Federal Pell Grant Program of the Higher Education Act: Background, Recent Changes, and Current Legislative Issues

Shannon M. Mahan
Specialist in Education Policy

The Federal Pell Grant program, authorized by Title IV of the Higher Education Act of 1965, as  amended (HEA; P.L. 89-329), is the single largest source of federal grant aid supporting  postsecondary education students. The program is estimated to have provided over $32 billion to  approximately 8.3 million undergraduate students in fiscal year (FY) 2010. For FY2010, the total  maximum Pell Grant was funded at $5,550. The program is funded primarily through annual  appropriations, although mandatory appropriations play a smaller, yet increasing, role in the  program.

Pell Grants are need-based aid that is intended to be the foundation for all federal student aid  awarded to undergraduates. There is no absolute income threshold that determines who is eligible  or ineligible for Pell Grants. Nevertheless, Pell Grant recipients are primarily low-income. In  FY2008, an estimated 62% of Pell Grant recipients considered to be dependent upon their parents  had a total family income at or below $30,000. Of Pell Grant recipients considered to be  independent of their parents, an estimated 83% had a total family income at or below $30,000.

The Pell Grant program has garnered considerable attention over the past several years in  Congress. Most recently, the SAFRA Act, passed as part of the Health Care and Education  Reconciliation Act of 2010 (HCERA; P.L. 111-152), established indefinite mandatory  appropriations beginning in FY2010 to provide for increases to the maximum award amount  funded with annual discretionary appropriations. Prior to the SAFRA Act, the program also  received substantial discretionary and mandatory supplemental funding through the American  Recovery and Reinvestment Act of 2009 (ARRA; P.L. 111-5). The statutory authority for the Pell  Grant program was most recently reauthorized by the Higher Education Opportunity Act of 2008  (HEOA; P.L. 110-315).

● ● ● ●

▸ **Things to do**:
1) Pull out the passage of the Pell Grant summary between "The Pell Grant" and "2008  (HEOA; P.L. 110-315).", inclusive.
2) According to the Pell Grant summary, what percentage of recipients considered independent of their parents had a total family income at or below $30,000 in FY2008?
You won't need the records that come next.

▸ **Provided material**:
● ● ● ●

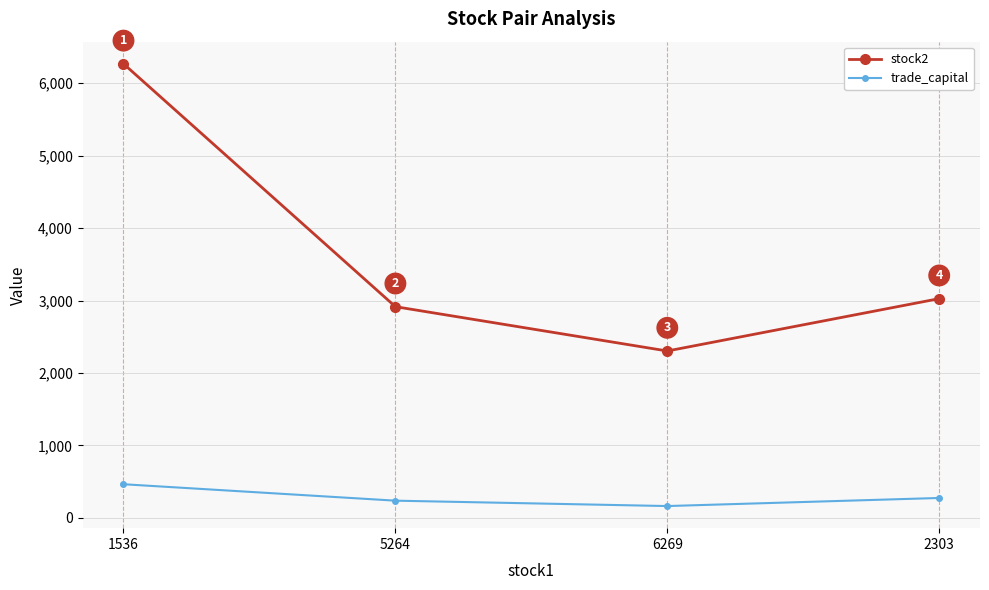

What is the label of the 1st point from the left?

1536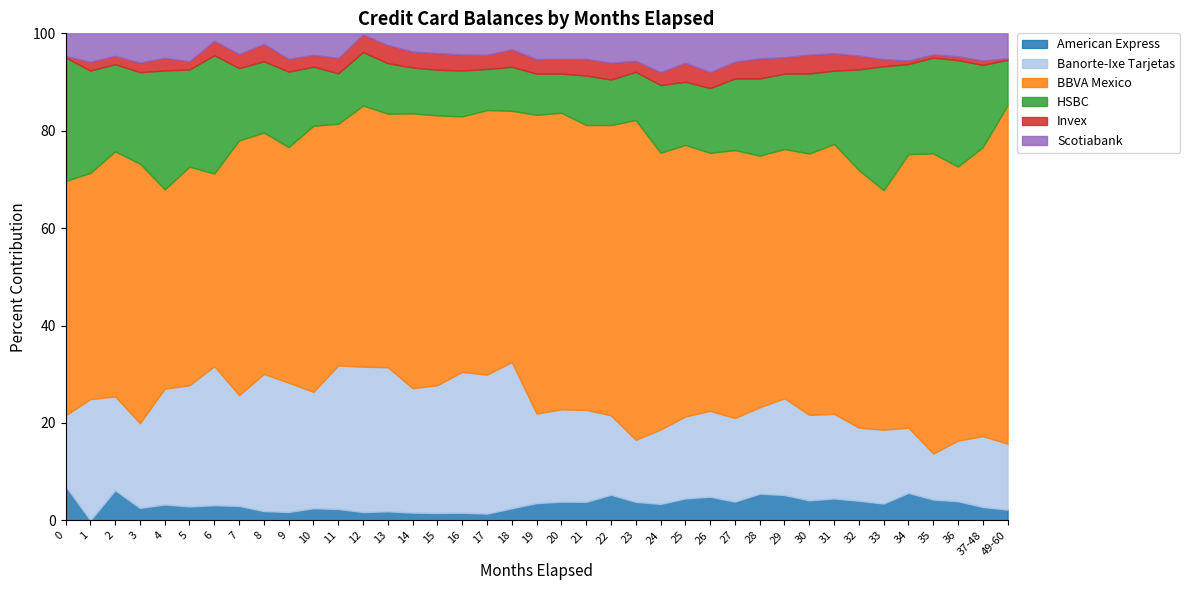

The value of BBVA Mexico at 24 is 57245. True or false?

True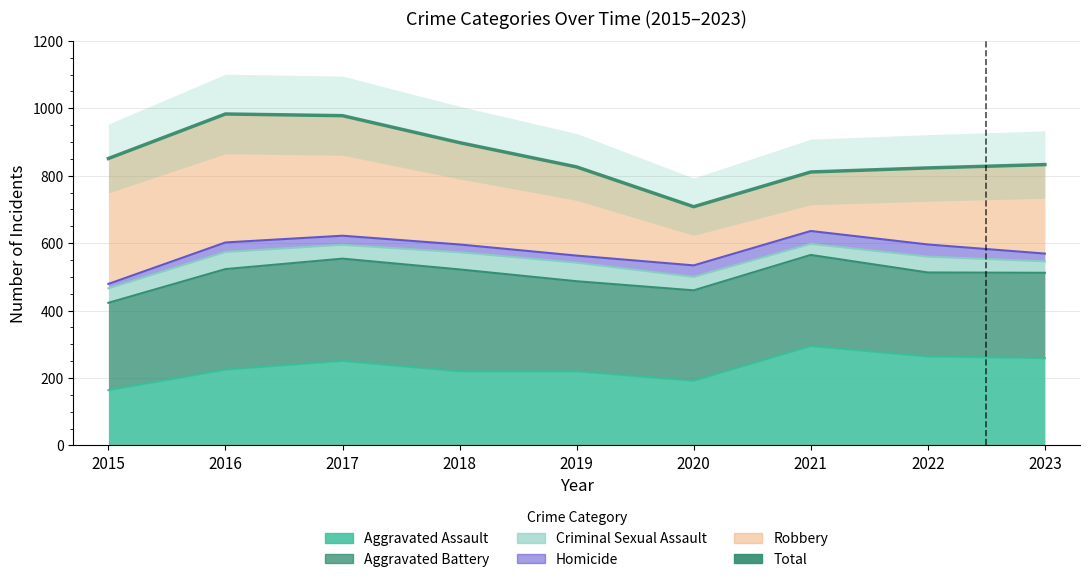

True or false: the data shows 340 at 2020.

False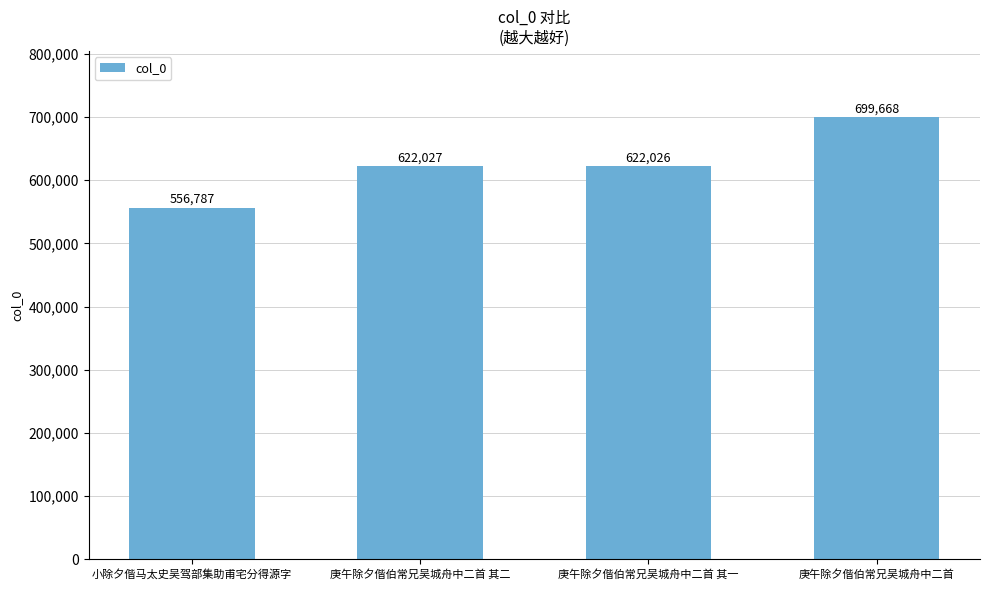

List the labels in order of value, smallest first.

小除夕偕马太史吴驾部集助甫宅分得源字, 庚午除夕偕伯常兄吴城舟中二首 其一, 庚午除夕偕伯常兄吴城舟中二首 其二, 庚午除夕偕伯常兄吴城舟中二首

● ● ● ●

▸ **Your responses**:
1)
The Pell Grant program has garnered considerable attention over the past several years in  Congress. Most recently, the SAFRA Act, passed as part of the Health Care and Education  Reconciliation Act of 2010 (HCERA; P.L. 111-152), established indefinite mandatory  appropriations beginning in FY2010 to provide for increases to the maximum award amount  funded with annual discretionary appropriations. Prior to the SAFRA Act, the program also  received substantial discretionary and mandatory supplemental funding through the American  Recovery and Reinvestment Act of 2009 (ARRA; P.L. 111-5). The statutory authority for the Pell  Grant program was most recently reauthorized by the Higher Education Opportunity Act of 2008  (HEOA; P.L. 110-315).

2) An estimated 83%.